Wszyscy uśmiechnęli się od ucha do ucha. Chłopcom pewnie chodziło po głowach: jutro nie ma lekcji, będzie czas wolny więc na bank poderwę jakąś sztukę, a następnego dnia pochwalę się nią przed kumplami.
- I właśnie po to was zwołałem, bo potrzebuję cztery pięć dziewczynek, które pomogły przystrajając salę. Z każdego domu są brane.
Z końca sali dobiegł chłopięcy głos...
- A czemu do takich zajęć zawsze są brane baby?
- Widzisz, dziewczynki mają większy talent do ozdabiania wnętrzy.
Młody krukon z drugiej klasy zarumienił się i usiadł z powrotem na ziemię.
Ja nie mam zamiaru się zgłaszać. Chcę spędzić ten dzień z przyjaciółmi i odpocząć. Nie dam się w to wrobić.
Zgłosiły się cztery ręce, a profesor od razu rozdał im kartki z planem.
- No, jeszcze jedna. Będzie wynagrodzenie!
Vanessa się zgłosiła. Nie mogłam uwierzyć. Czemu ona!? Przecież umawiałyśmy się na wspólny dzień. Miałyśmy go spędzić razem. Od razu posmutniałam i moje plany legły gruzem. No nic... pójdę z kimś innym. Spojrzałam na Zaca, który tez nie był zadowolony < sądząc po jego minie. Opiekun nadal cos mówił, a ja go juz nie słuchałam. Zaczęłam się zastanawiać czy przebrać się w coś, czy tylko ubrać się na czarno? Po długich namysłach wybrałam jednak to drugie. Głupio bym wyglądała w przebraniu, no i oczywiście nikt by mnie nie chciał zagadać.

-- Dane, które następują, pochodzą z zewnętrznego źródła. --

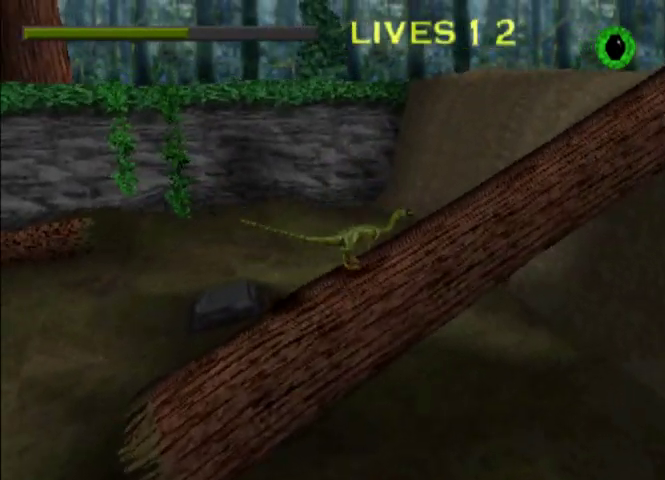
{"buttons": ["CIRCLE", "DPAD_RIGHT"], "left_stick": "center", "events": []}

- WS otworzymy na przyjęcie o 19.00 więc do tego czasu musicie się wyrobić. Przyjdźcie jutro po śniadaniu. Najlepiej o 9.00. To już koniec! Dziękuję wam za przybycie!
Wybiegłam z sali jak poparzona i wróciłam na korytarz na którym stał wielki rycerz. Weszłam nim i zjawiłam się w PW. Szybko pobiegłam do swojego pokoju i walnęłam się na łóżko. Zaczęłam tak na nim leżeć i rozmyślać czy gniewać się na V czy nie. Po dziesięciu minutach brunetka wpadła do pokoju.
- Wybacz mi Lauruś, ale musiałam.
- Nikt ci nie kazał, więc nie mów tak, okey!? Nie chce się z tobą kłócić, ale obiecałaś.
- Wiem i bardzo przepraszam, ale sama wiesz jak kocham dekorować.
Przewróciłam oczami i usiadłam przy niej. Przytuliłam się do niej i wybaczyłam. Nie umiem się na nią długo gniewać. Nessa usiadła na swoim łóżku i zaczęłyśmy malować paznokcie na czarno. Trzeba było zacząć przygotowywać się na jutrzejsze zdarzenie.
- Dobrze, że na imprezie będziemy razem.
Pokiwałam głową i wróciłam do zajmowania się sobą.
- Wiesz postanowiłam założyć tą sukienkę na dyskotekę.
Van zaklaskała ze zdumienia w dłonie.
Resztę dnia spędziłyśmy na śmianiu i żartowaniu. Zrobiłyśmy listę najprzystojniejszych chłopców z naszej klasy.
10. Nick
9. Cody
8. Justin < nie pokarze mu tej listy
7. Joe
6. Arabel < dziwne imię, no nie?
5. Corbin < i tak umieściłyśmy go dość wysoko
4. Abdon
3. Cris
2. Damian
1. Zac < V się uparła
Tak to się prezentuje.
***~***~***~***
31.10 !
***~***~***~***
Wstałam i przetarłam oczy. Nessy już nie było. Spojrzałam na zegarek... dochodziła 10. Nagle w okno zaczęło cos stukać. Otworzyłam je i do środka wleciała rudo-brązowa sowa. Uwolniłam ją od listu i zaczęłam czytać.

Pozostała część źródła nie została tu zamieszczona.